Exercise prompt
Copy out the lines of the listing below verbatim, from the line containing "order: Ceramiales" through the line containing "locality: North Astrolabe Reef, NE tip.", inclusive.
[begin Extracted data]
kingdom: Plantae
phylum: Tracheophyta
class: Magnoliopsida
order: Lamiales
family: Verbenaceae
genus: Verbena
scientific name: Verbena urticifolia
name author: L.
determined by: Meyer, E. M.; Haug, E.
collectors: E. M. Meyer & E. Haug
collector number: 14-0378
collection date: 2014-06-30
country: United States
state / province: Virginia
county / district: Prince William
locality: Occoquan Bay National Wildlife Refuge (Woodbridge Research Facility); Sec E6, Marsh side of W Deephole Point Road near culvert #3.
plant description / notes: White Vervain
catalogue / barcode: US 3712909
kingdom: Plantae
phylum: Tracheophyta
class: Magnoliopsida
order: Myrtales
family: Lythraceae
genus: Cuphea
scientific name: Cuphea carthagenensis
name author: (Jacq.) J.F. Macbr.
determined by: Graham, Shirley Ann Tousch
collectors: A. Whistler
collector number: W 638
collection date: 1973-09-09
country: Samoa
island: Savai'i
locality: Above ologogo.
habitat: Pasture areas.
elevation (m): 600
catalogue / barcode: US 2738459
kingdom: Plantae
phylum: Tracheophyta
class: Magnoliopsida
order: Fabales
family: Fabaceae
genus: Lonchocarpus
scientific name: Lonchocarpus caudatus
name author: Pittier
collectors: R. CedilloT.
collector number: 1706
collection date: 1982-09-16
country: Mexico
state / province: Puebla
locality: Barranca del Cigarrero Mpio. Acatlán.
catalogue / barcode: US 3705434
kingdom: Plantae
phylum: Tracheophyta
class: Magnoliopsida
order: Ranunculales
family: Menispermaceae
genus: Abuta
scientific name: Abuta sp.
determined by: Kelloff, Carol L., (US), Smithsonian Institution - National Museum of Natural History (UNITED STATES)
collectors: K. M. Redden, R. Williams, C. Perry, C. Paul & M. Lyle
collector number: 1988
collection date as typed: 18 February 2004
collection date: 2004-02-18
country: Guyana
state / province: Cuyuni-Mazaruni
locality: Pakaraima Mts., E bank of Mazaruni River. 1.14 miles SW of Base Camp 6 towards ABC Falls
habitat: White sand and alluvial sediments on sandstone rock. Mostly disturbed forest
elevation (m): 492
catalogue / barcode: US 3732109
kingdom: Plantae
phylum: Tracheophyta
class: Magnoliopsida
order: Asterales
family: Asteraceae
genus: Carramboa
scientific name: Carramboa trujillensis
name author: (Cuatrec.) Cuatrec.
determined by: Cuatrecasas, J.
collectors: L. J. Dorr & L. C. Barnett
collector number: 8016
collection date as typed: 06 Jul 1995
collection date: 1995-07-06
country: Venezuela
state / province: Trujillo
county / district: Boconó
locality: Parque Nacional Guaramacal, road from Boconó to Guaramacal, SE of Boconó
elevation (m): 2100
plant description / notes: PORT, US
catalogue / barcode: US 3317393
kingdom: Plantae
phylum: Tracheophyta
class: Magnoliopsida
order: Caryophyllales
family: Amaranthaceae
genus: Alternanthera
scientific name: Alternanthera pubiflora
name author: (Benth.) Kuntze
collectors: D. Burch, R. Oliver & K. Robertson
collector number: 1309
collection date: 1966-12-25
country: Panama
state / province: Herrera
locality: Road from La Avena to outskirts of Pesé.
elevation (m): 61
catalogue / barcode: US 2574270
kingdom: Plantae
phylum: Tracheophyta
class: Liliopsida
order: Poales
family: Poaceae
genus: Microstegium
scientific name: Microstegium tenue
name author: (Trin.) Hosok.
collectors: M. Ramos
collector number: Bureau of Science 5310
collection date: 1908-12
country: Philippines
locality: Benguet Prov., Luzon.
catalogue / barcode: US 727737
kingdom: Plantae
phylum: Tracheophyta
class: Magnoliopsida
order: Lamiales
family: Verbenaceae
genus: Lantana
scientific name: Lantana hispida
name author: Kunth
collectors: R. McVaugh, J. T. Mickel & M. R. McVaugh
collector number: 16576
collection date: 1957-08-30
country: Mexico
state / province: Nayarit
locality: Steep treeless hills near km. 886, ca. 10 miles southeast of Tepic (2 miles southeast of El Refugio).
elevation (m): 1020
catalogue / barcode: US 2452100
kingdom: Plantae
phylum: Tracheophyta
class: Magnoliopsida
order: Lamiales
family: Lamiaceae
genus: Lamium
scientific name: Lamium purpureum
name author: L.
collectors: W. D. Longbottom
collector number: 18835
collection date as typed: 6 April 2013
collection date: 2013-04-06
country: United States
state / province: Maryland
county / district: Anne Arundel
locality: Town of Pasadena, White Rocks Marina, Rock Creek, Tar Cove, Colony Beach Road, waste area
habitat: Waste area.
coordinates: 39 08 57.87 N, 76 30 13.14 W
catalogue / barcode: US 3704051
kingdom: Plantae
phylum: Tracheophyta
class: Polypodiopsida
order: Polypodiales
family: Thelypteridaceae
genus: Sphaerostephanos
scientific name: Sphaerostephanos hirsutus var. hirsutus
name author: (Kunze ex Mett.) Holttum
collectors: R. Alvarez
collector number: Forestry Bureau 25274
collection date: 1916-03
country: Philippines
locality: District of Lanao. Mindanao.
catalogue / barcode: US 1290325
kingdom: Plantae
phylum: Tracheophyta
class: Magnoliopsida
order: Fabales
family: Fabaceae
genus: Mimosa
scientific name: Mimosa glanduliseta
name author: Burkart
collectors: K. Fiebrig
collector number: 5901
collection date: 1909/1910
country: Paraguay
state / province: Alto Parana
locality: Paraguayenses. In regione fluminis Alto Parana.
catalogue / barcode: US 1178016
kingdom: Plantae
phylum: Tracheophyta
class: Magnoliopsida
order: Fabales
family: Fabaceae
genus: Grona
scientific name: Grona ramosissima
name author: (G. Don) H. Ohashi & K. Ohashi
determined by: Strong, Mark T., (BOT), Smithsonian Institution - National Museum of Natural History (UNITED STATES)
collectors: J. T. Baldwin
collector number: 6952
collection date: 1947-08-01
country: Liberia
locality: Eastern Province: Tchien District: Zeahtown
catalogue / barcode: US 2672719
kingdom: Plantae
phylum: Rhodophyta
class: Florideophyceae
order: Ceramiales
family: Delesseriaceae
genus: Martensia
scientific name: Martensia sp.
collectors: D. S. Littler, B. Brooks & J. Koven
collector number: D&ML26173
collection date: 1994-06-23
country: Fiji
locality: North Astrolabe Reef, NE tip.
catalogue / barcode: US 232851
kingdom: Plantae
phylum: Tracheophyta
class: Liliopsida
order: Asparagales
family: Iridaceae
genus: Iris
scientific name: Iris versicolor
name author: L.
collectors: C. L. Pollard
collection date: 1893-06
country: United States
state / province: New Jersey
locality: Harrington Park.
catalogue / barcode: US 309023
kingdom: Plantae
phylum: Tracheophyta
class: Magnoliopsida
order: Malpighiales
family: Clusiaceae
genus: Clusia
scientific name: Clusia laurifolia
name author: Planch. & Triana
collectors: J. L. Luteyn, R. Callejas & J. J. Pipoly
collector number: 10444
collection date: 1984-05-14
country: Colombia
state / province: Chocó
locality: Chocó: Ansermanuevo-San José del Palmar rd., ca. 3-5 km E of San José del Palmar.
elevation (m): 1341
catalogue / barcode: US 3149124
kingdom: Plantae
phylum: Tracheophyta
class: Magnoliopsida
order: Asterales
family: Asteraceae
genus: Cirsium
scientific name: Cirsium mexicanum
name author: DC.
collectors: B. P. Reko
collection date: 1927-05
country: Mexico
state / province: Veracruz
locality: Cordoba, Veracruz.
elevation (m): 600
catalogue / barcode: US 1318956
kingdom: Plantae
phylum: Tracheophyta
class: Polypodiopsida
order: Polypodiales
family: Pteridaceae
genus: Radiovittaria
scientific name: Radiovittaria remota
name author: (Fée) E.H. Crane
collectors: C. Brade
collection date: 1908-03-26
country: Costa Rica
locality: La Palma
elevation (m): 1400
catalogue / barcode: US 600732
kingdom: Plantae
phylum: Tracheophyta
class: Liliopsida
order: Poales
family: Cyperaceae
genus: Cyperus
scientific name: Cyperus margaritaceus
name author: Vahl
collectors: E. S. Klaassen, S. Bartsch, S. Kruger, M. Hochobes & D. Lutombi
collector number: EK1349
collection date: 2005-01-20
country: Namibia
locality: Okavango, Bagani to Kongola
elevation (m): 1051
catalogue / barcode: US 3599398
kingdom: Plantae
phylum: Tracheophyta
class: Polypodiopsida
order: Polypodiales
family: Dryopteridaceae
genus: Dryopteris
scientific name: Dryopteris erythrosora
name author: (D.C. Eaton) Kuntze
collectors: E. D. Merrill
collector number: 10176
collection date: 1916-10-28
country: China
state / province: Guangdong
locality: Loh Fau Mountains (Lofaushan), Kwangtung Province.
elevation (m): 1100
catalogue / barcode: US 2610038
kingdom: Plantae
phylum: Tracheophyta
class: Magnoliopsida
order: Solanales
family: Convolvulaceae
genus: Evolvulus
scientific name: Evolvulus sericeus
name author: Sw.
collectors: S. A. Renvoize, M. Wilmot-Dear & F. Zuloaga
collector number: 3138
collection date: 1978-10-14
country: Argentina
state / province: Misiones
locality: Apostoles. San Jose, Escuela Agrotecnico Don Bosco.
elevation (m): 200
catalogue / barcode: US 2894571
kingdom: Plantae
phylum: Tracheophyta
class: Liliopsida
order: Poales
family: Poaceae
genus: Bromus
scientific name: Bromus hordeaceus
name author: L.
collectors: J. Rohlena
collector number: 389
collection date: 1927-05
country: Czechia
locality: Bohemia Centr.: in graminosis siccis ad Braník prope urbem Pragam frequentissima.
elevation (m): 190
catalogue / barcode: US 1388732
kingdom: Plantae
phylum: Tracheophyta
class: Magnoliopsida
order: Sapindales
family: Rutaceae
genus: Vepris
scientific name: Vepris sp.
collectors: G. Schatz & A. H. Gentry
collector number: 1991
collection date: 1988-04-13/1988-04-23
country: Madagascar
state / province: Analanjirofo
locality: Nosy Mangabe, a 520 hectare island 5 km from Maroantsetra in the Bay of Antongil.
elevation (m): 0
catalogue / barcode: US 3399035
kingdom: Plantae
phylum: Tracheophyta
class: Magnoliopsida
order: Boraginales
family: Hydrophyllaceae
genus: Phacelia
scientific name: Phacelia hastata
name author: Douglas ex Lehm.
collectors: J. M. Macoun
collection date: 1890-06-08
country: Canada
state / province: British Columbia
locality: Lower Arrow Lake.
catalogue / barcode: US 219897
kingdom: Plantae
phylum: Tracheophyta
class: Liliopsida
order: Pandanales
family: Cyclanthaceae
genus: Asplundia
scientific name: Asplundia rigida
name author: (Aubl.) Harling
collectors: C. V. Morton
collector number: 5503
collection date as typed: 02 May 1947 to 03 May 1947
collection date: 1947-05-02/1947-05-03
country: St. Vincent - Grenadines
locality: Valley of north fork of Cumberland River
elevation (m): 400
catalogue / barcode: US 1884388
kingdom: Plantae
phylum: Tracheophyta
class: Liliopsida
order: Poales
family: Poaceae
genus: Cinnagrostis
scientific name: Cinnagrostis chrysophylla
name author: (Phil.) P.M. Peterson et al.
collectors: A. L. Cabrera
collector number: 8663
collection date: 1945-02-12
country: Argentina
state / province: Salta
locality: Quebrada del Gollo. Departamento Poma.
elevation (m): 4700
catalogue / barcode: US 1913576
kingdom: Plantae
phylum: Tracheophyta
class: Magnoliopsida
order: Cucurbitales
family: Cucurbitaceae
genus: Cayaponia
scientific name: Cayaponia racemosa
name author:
[end Extracted data]
Response
order: Ceramiales
family: Delesseriaceae
genus: Martensia
scientific name: Martensia sp.
collectors: D. S. Littler, B. Brooks & J. Koven
collector number: D&ML26173
collection date: 1994-06-23
country: Fiji
locality: North Astrolabe Reef, NE tip.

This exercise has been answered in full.